START RECORDED DATA
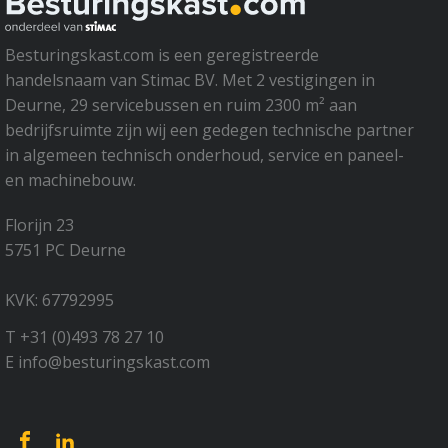
Besturingskast.com is een geregistreerde
handelsnaam van Stimac BV. Met 2 vestigingen in
Deurne, 29 servicebussen en ruim 2300 m² aan
bedrijfsruimte zijn wij een gedegen technische partner
in algemeen technisch onderhoud, service en paneel-
en machinebouw.
Florijn 23
5751 PC Deurne
KVK: 67792995
T +31 (0)493 78 27 10
E info@besturingskast.com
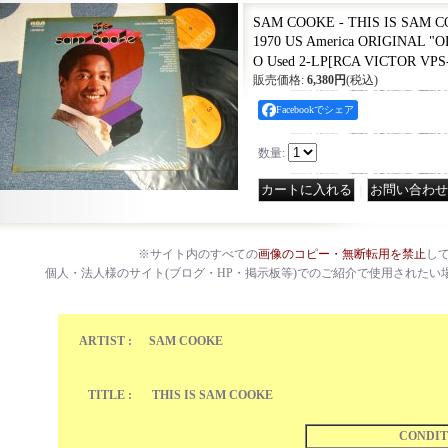
SAM COOKE - THIS IS SAM CO
1970 US America ORIGINAL 
O Used 2-LP
[
RCA VICTOR VPS-
販売価格
:
6,380円
(税込)
Facebookでシェア
数量
:
｜
※サイト内のすべての
画像のコピー・無断転用を禁止
し
個人・法人様のサイト(ブログ・HP・掲示板等)でのご紹介で使用されたい
ARTIST :
SAM COOKE
TITLE :
THIS IS SAM COOKE
CONDIT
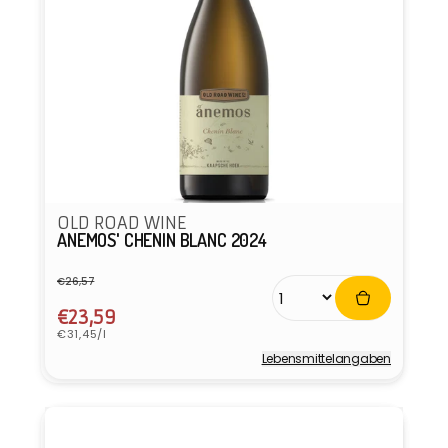
OLD ROAD WINE
ANEMOS' CHENIN BLANC 2024
€26,57
Normaler
Verkaufspreis
Preis
€23,59
Grundpreis
€31,45/l
Lebensmittel­angaben
Anbieter:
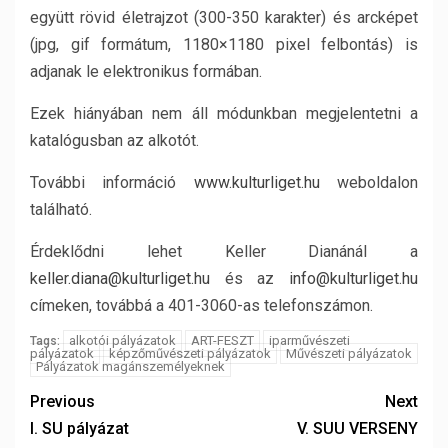
együtt rövid életrajzot (300-350 karakter) és arcképet
(jpg, gif formátum, 1180×1180 pixel felbontás) is
adjanak le elektronikus formában.
Ezek hiányában nem áll módunkban megjelentetni a
katalógusban az alkotót.
További információ
www.kulturliget.hu
weboldalon
található.
Érdeklődni lehet Keller Dianánál a
keller.diana@kulturliget.hu
és az
info@kulturliget.hu
címeken, továbbá a 401-3060-as telefonszámon.
alkotói pályázatok
ART-FESZT
iparművészeti
Tags:
pályázatok
képzőművészeti pályázatok
Művészeti pályázatok
Pályázatok magánszemélyeknek
Previous
Next
I. SU pályázat
V. SUU VERSENY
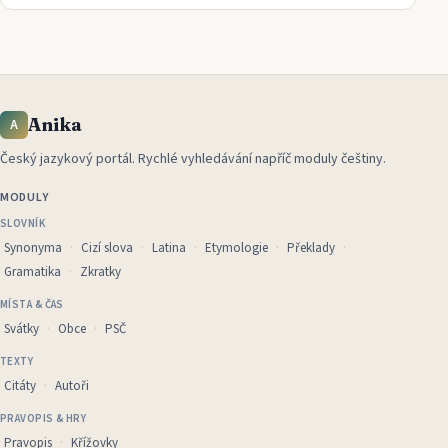
Anika
A
Český jazykový portál
.
Rychlé vyhledávání napříč moduly češtiny.
MODULY
SLOVNÍK
Synonyma
Cizí slova
Latina
Etymologie
Překlady
Gramatika
Zkratky
MÍSTA & ČAS
Svátky
Obce
PSČ
TEXTY
Citáty
Autoři
PRAVOPIS & HRY
Pravopis
Křížovky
END RECORDED DATA
### WHAT YOU HAVE TO DO
Copy out each line in the material that contains the word "Deurne".

### EXPECTED ANSWER
Deurne, 29 servicebussen en ruim 2300 m² aan
5751 PC Deurne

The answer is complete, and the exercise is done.